==== Input data ====

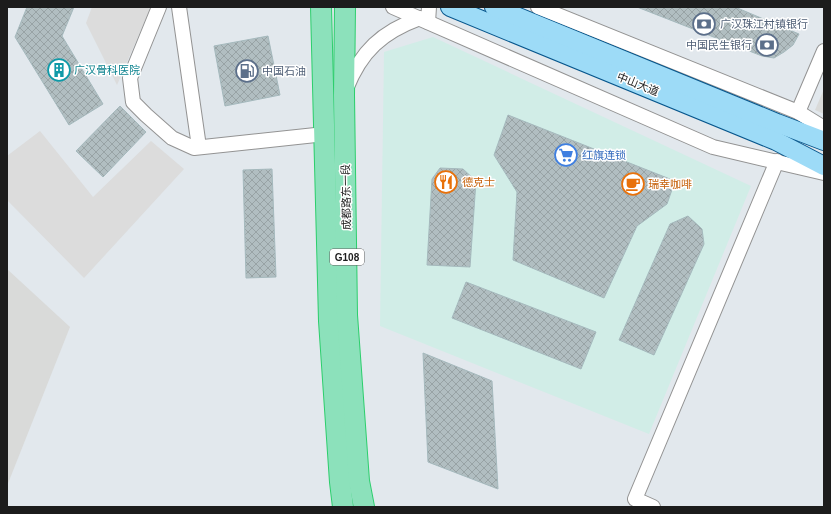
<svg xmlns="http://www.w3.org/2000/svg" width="831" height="514" viewBox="0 0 831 514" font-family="Arial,'Noto Sans SC',sans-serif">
	<defs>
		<pattern id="building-cross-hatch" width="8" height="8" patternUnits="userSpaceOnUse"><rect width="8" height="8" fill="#b1bec1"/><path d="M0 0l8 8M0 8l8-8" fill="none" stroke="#98a3a5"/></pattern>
	</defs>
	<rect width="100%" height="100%" fill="#e2e8ed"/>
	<g fill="#d9dad9">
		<path d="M 824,89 L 824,114 L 815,110 Z"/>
		<path d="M 7,269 L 70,327 L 7,486 Z"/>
	</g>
	<path fill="#d1ede7" d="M 433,37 L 751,186 L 649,434 L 380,326 L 384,52 Z"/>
	<g fill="#dcdcdc">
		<path d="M 92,7 L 146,7 L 150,9 L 117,85 L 86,23 Z"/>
		<path d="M 40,131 L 93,197 L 151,141 L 184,169 L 84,278 L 7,200 L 7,156 Z"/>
	</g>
	<g fill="url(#building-cross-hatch)" stroke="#a5b9bd">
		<path d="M 27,7 L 74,7 L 62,36 L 103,104 L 69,125 L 15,37 Z"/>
		<path d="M 637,7 L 735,7 L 799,34 L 793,45 L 784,52 L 774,58 L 762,56 Z"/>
		<path d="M 268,36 L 280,95 L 225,106 L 214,46 Z"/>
		<path d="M 120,106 L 146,132 L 103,177 L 76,151 Z"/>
		<path d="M 508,115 L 675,181 L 667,204 L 637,226 L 604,298 L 513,260 L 517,192 L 494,155 Z"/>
		<path d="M 440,168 L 463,169 L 476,181 L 470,267 L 427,265 L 432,179 Z"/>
		<path d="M 272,169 L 276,277 L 246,278 L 243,170 Z"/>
		<path d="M 688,216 L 702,229 L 704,244 L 654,355 L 619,340 L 670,224 Z"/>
		<path d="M 466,282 L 596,332 L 581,369 L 452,318 Z"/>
		<path d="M 423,353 L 492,381 L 498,489 L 428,462 Z"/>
	</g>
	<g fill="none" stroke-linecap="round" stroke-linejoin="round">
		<g stroke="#939393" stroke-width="16">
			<g id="minor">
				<path d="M 159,7 L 130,78 L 133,102 L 146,115 L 172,138 L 194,148 L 325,134"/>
				<path d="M 179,7 L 199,147"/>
				<path d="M 393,7 L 713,147 L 824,173"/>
				<path d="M 538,7 L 798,112 L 824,128"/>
				<path d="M 428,22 L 429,7"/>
				<path d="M 346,89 C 361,51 382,32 420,18"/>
				<path d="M 798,112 L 824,51"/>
				<path d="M 653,507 L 635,499 L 777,161"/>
			</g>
		</g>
		<g stroke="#07568c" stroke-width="20">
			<g id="major">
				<path d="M 450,7 L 776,141 L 824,166"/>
				<path d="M 494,7 L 777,123 L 824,141"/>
			</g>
		</g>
		<g stroke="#2cce6c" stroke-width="22">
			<g id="highway">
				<path d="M 321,7 L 329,321 L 340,482 L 343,507"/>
				<path d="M 345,7 L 344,95 L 347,315 L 359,481 L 364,507"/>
			</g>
		</g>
		<use href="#minor" stroke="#fff" stroke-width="14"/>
		<use href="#major" stroke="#9ddbf7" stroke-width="18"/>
		<use href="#highway" stroke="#8ce1bb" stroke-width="20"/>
	</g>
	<defs>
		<g id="bank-ring" transform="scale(1.15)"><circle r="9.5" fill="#fff" stroke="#5c6f8a" stroke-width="1.5"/><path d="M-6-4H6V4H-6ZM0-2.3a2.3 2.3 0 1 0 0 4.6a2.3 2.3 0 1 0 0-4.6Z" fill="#5c6f8a"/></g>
		<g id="building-ring" transform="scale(1.15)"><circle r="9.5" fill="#fff" stroke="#0f9aa8" stroke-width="1.5"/><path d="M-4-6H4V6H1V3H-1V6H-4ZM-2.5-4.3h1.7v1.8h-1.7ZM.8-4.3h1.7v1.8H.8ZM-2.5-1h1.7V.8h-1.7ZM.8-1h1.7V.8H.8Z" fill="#0f9aa8"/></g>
		<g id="fuel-ring" transform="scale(1.15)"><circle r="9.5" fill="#fff" stroke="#5c6f8a" stroke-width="1.5"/><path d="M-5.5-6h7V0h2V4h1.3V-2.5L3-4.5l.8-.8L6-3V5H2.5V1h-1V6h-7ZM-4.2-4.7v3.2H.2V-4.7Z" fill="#5c6f8a"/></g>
		<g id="supermarket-ring" transform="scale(1.15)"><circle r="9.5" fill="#fff" stroke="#3f7fe0" stroke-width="1.5"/><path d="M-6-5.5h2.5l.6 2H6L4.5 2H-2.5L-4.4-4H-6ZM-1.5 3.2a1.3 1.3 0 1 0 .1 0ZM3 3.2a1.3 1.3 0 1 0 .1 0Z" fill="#3f7fe0"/></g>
		<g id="restaurant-ring" transform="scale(1.15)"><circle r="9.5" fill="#fff" stroke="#e8710a" stroke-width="1.5"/><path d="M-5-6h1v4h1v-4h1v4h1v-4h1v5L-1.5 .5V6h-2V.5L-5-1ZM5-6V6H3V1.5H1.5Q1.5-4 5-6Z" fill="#e8710a"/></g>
		<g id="cafe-ring" transform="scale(1.15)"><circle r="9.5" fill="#fff" stroke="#e8710a" stroke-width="1.5"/><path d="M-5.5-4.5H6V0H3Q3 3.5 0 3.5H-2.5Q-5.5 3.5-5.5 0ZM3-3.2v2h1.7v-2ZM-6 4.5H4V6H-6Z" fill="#e8710a"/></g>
	</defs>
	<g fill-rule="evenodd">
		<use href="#bank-ring" x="704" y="24"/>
		<use href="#bank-ring" x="767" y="45"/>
		<use href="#building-ring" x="59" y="70"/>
		<use href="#fuel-ring" x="247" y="71"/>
		<use href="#supermarket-ring" x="566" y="155"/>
		<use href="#restaurant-ring" x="446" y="182"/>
		<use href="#cafe-ring" x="633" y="184"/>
	</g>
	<g text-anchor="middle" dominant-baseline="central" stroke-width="3" stroke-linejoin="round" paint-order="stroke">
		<rect fill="#fff" stroke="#606060" stroke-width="1" x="330" y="249" width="34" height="16" rx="3"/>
		<g font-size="10" font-weight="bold" fill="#1c1c1c">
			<text x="347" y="257">G108</text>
		</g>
		<g font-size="11" fill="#4e5e75" stroke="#fff" text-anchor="start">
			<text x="720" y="24">广汉珠江村镇银行</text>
			<text x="752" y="45" text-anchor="end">中国民生银行</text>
			<text x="262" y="71">中国石油</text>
		</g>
		<g font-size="11" fill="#0d838f" stroke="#fff" text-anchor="start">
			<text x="74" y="70">广汉骨科医院</text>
		</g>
		<g font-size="11" fill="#1c1c1c" stroke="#fff">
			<text transform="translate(638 84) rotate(22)">中山大道</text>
			<text transform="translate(346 197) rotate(-91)">成都路东一段</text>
		</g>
		<g font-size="11" fill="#366cbe" stroke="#fff" text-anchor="start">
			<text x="582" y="155">红旗连锁</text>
		</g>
		<g font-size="11" fill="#c56008" stroke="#fff" text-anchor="start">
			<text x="462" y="182">德克士</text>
			<text x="648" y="184">瑞幸咖啡</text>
		</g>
	</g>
	<rect width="831" height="514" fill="none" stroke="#1c1c1c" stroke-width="16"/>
</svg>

====

Going through the listing, tally each line that contains "round", then state the total with no other text.

Problem solution » 2